Kategori
Perempuan Berdaya

Transformasi Badriah A Taleb; dari Korban dan Penyintas hingga Pejuang Hak Asasi Perempuan

Mengenakan setelan blazer dan rok hitam, jilbab dasar putih bermotif bunga violet dan biru, wajahnya sesekali dibuat meriah oleh senyum merekah. Tutur katanya lembut, jawaban dan ceritanya mengalir runtut dan teratur. Ia memesan kopi, yang disesapnya sedikit-sedikit selama berbincang. Sesekali ekspresinya menguat, ketika menuturkan beberapa hal yang mengungkit kenangan tak menyenangkan. Darah ulee balang Aceh tampak jelas membayang dalam kalimat-kalimatnya.
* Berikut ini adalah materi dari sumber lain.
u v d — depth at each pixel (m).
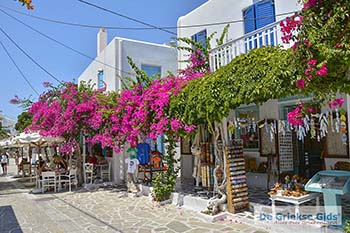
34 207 10.48
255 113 11.71
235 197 8.05
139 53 16.22
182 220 8.02
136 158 12.70
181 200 9.77
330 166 9.50
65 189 14.03
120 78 14.27
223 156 8.62
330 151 9.53
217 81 7.22
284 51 6.02
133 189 12.30
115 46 15.70
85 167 14.90
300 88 5.02
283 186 7.38
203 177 10.43
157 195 10.22
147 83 11.32
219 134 8.75
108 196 11.97
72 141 14.38
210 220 7.76
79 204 10.67
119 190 13.30
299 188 7.14
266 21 10.95
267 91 5.84
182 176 14.83
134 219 8.35
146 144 13.41
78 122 13.76
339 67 4.44
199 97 7.62
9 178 20.70
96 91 14.64
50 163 16.84
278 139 10.65
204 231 6.97
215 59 9.37
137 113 10.20
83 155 15.03
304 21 4.49
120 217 8.64
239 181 8.23
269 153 11.03
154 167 13.67
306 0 4.48
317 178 6.82
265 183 11.11
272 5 10.79
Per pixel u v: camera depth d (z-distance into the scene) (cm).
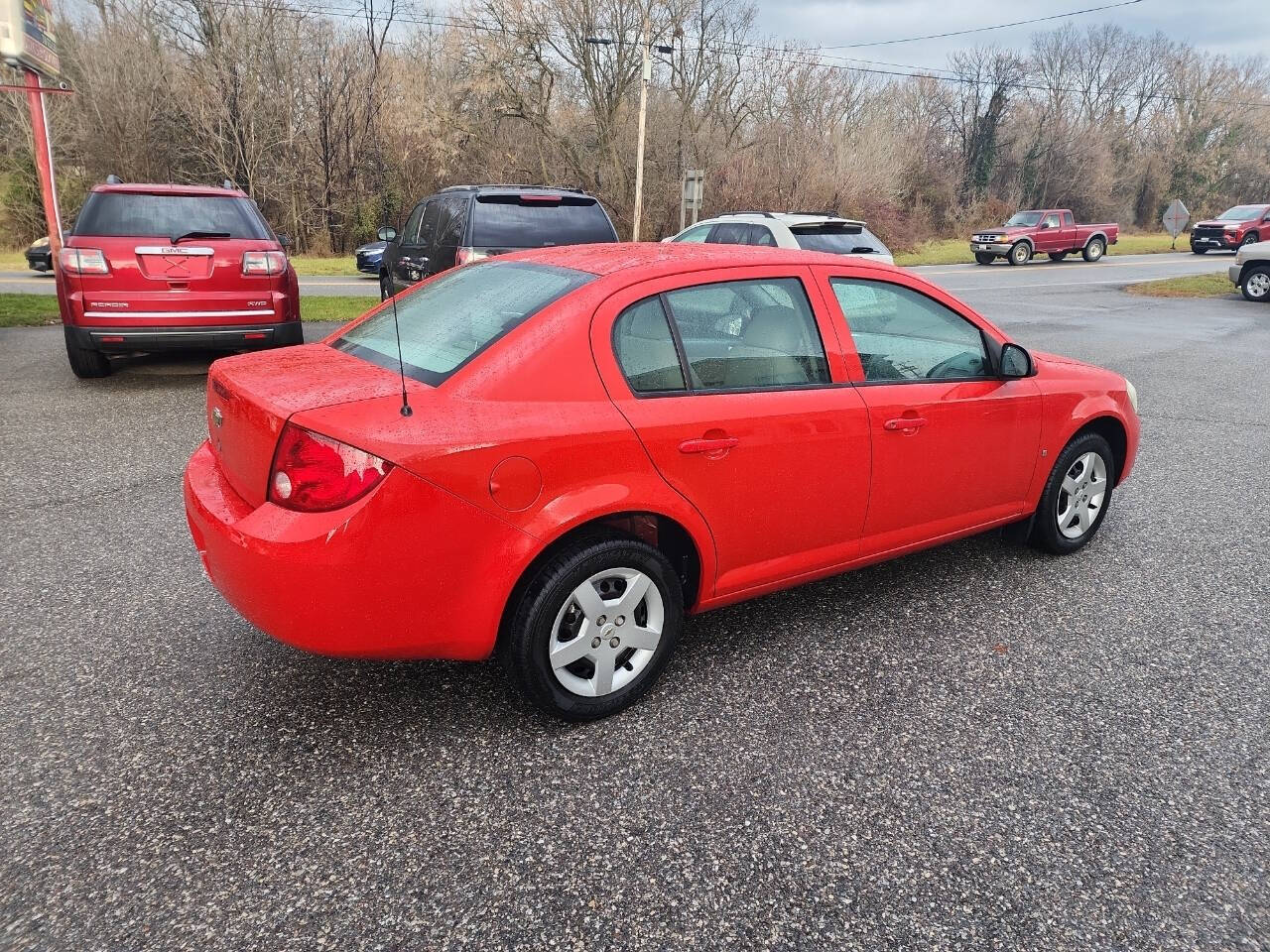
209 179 3155
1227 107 5534
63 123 2875
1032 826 248
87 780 256
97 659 323
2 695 298
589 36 3203
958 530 392
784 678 326
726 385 306
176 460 561
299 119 3228
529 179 3441
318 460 241
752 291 318
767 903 218
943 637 362
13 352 928
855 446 334
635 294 291
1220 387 946
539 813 249
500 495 255
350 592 244
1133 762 279
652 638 300
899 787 264
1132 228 5512
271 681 312
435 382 267
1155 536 485
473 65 3178
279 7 3066
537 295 295
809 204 3562
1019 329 1397
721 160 3531
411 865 227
Hari itu kami bertemu di sebuah kedai kopi di Banda Aceh, Jumat, 12 Maret 2021.

Namanya Badriah A Taleb. Biasa disapa Kak Bad, perempuan berputra tiga ini adalah pendamping korban, saksi, dan sekaligus penyintas kekerasan fisik dan mental.

“Saya menyaksikan bagaimana perempuan kawan-kawan sekampung saya berkali-kali menjadi korban kekerasan. Baik itu kekerasan psikologis, maupun kekerasan fisik,” tutur Badriah memulai. “Pelaku kekerasan bervariasi. Mulai dari pasangan hidup, orang tua hingga pada masyarakat sekitar.”

Badriah menengarai bahwa perilaku kekerasan pada perempuan di kampungnya adalah warisan dari sistem kemasyarakatan yang dipahami secara parsial.

“Seperti yang saya alami sendiri. Saat menikah ditahun 1992, suami saya saat itu melarang saya  keluar rumah untuk keperluan apa pun, kecuali untuk menggarap sawah,” terang Badriah. “Saya dilarang mengenakan baju model lain, kecuali baju kurung yang panjangnya hingga ke lutut, dikombinasikan kain sarung. Kalau ke sawah, saya harus mengenakan sehelai kain panjang menutupi kepala dan seluruh tubuh saya. Bagian depan kain itu harus ditarik mengalingi muka, agar menghalangi tatapan langsung orang ke wajah saya. Rambut saya sangat panjang kala itu, sampai terjela di tanah, karena perempuan muda tidak boleh memotong rambutnya.”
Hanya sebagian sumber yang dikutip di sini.